Instructions to follow — Exactly as written, return all the data, leaving its pictures behind.

Source material —
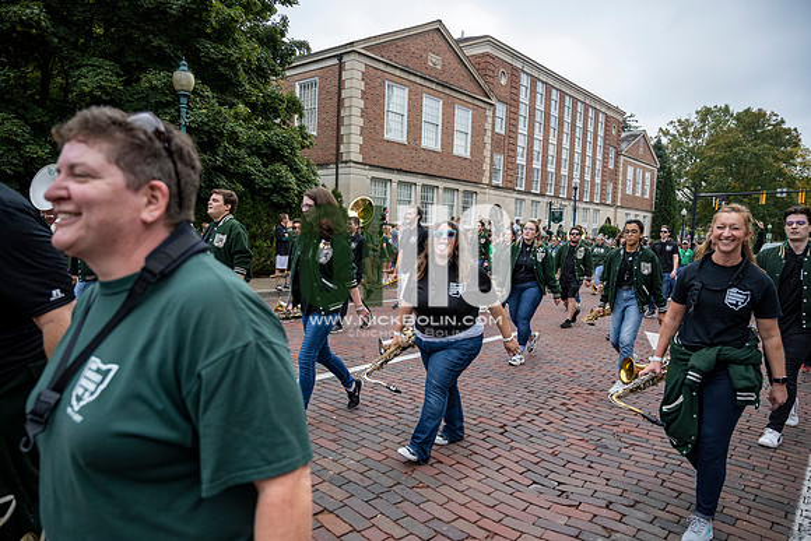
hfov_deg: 73.7
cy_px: 270
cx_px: 406
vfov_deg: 53.2
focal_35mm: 24
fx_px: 541
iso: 1000
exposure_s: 1/1600
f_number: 4
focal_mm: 24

Task output —
hfov_deg: 73.7
cy_px: 270
cx_px: 406
vfov_deg: 53.2
focal_35mm: 24
fx_px: 541
iso: 1000
exposure_s: 1/1600
f_number: 4
focal_mm: 24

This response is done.